You can move a key past either the following key or the previous one. You can also move it past multiple keys. If you move a key onto a frame where a key is already present, it replaces the original key.
In Track View, you can move a key past another using the transform track. You can also scale keys forward in time such that some keys are now past the keys that weren't scaled. If keys move into negative time, a warning reminds you that keys in negative frames can't be used for footstep animation: a workaround is to set new keys in the negative frames, instead of moving existing ones.
If you change the key to Euler control (on the Quaternion/Euler rollout) and then drag it past another, the key's tangent type is maintained.
If you add a layer (on the Layers rollout), set two keys, and then move the first one past the second one, this also works.
It is left to you to create all the keys in a freeform animation; Biped Dynamics is not active and does not recalculate body position. Balance Factor is active in a freeform animation. A completely freeform animation contains no footsteps.
To start an entirely freeform animation, simply create a biped and begin keyframing.

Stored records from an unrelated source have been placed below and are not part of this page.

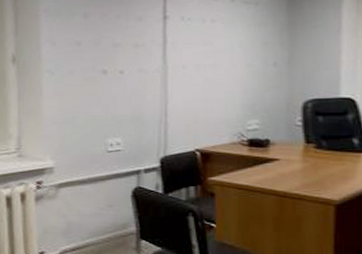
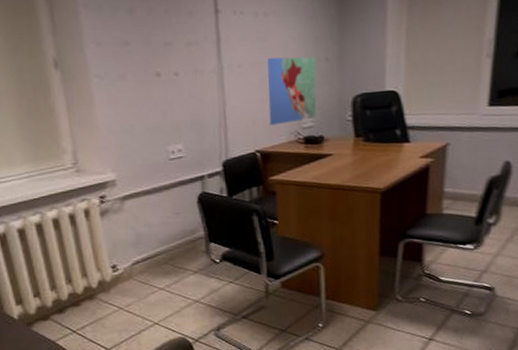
map: none [210,60,263,125] -> present [266,57,317,125]

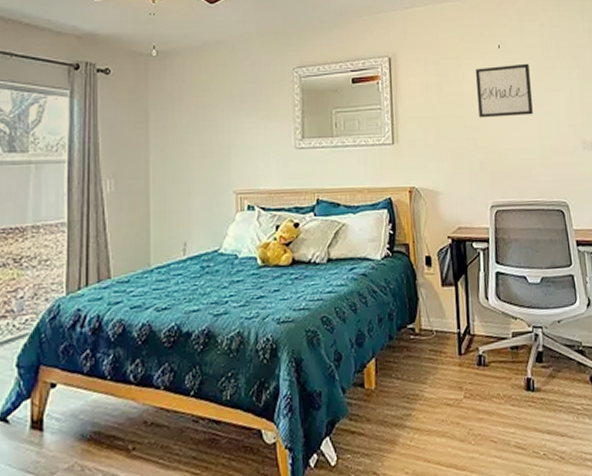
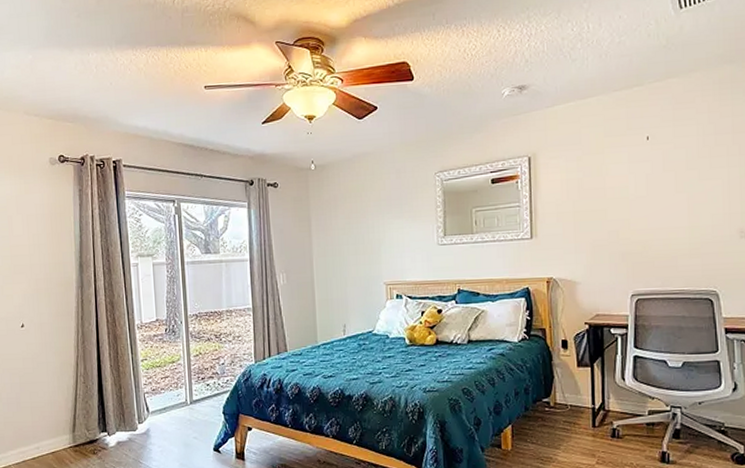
wall art: present [475,63,533,118] -> none [619,153,683,211]

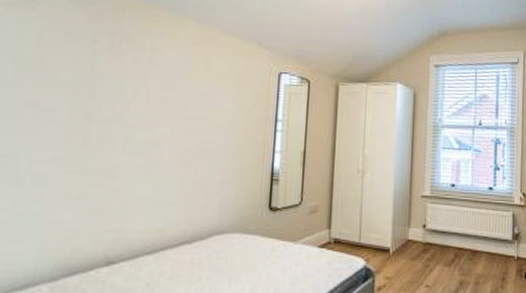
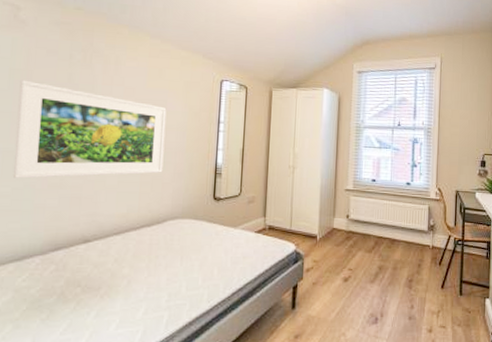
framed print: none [16,68,214,188] -> present [13,80,167,179]

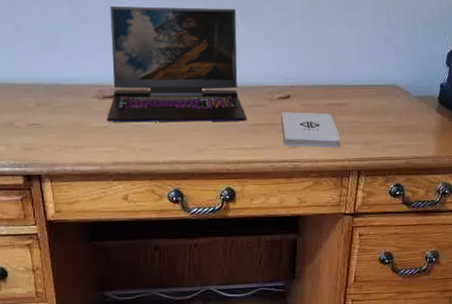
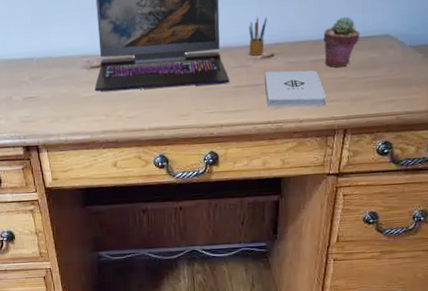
pencil box: none [266,59,283,96] -> present [249,16,267,56]
potted succulent: none [336,66,371,112] -> present [323,16,360,68]

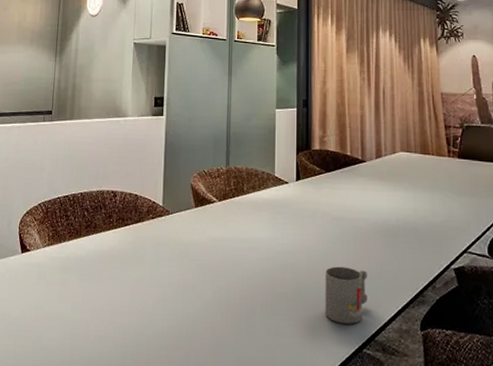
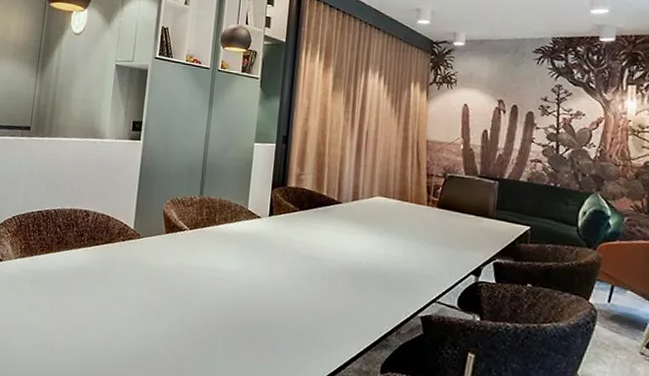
mug: present [325,266,368,324] -> none [286,303,333,361]

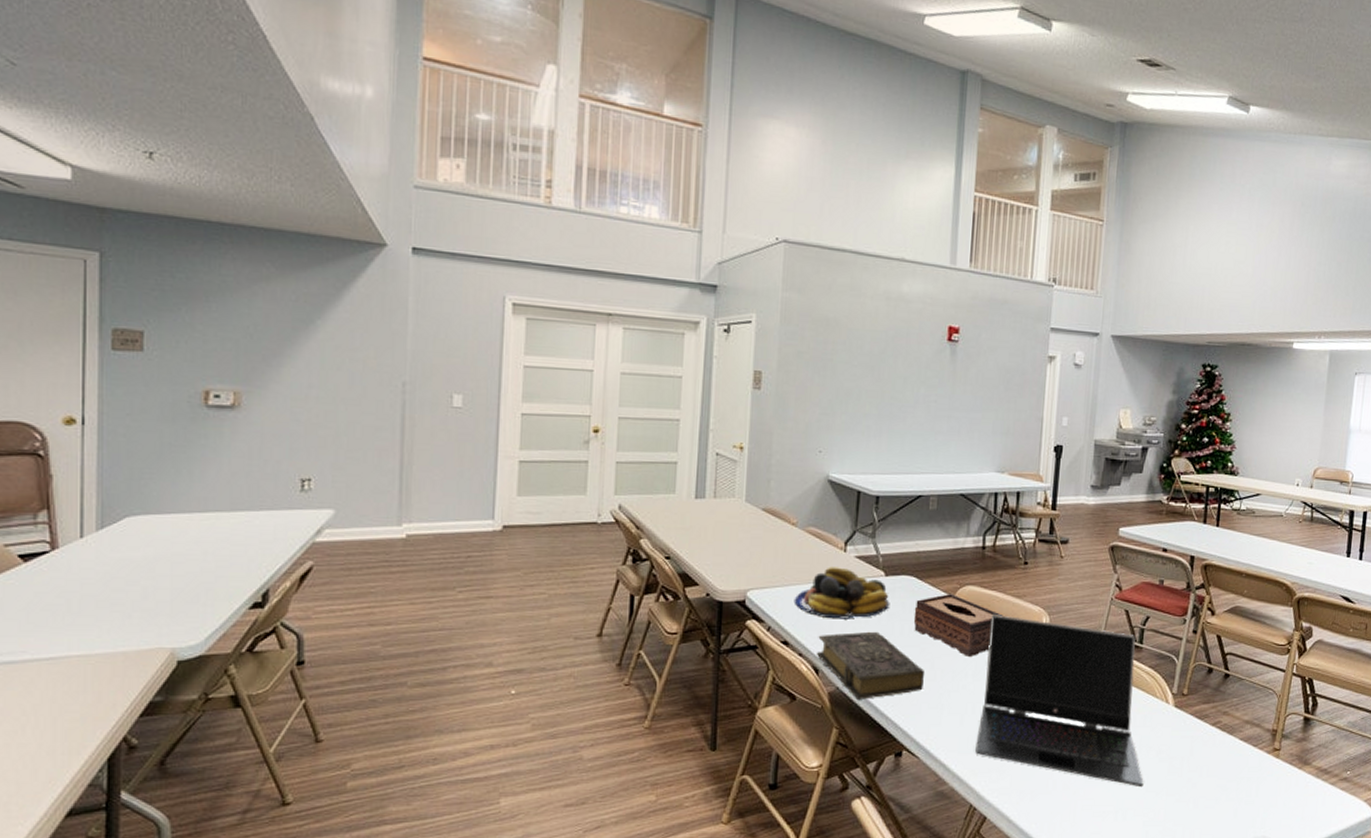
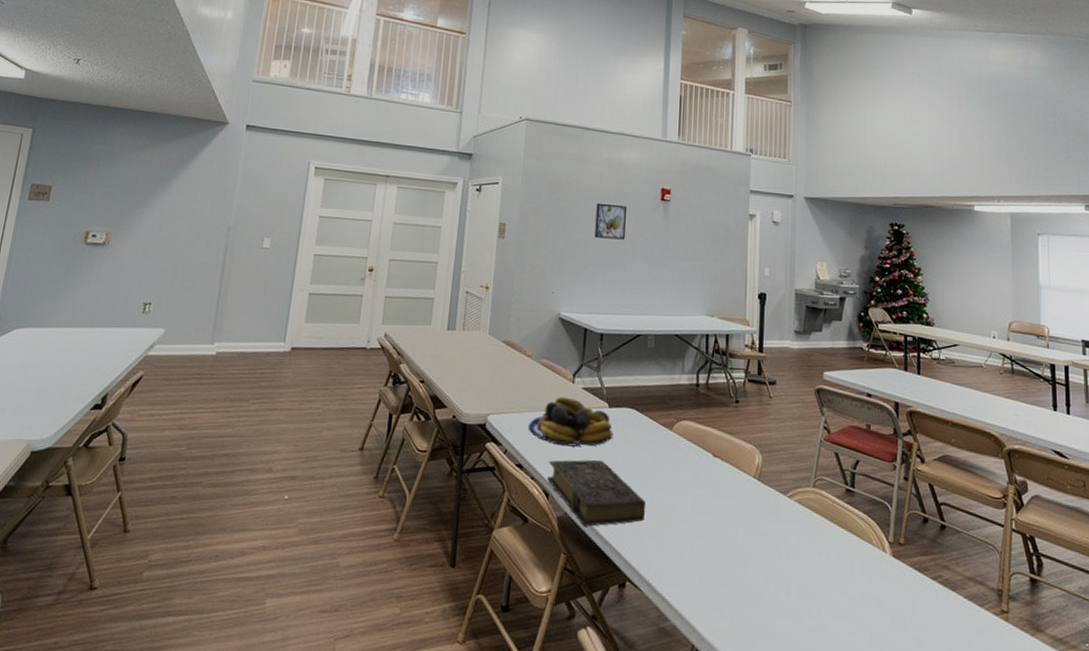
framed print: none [869,345,908,389] -> present [594,203,627,240]
tissue box: present [913,594,1003,658] -> none [635,427,718,491]
laptop computer: present [975,615,1144,788] -> none [696,450,867,642]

You will often want a freeform period in a footstep sequence; for a walk then fall type of motion for example. In cases like this, a freeform period is specified between footsteps in Track View using the Footstep Mode dialog. A combination of footsteps and freeform is often required when motion capture data is imported. A freeform period is created using controls in the Footstep Mode dialog and display as a yellow boxes between footsteps in Track View.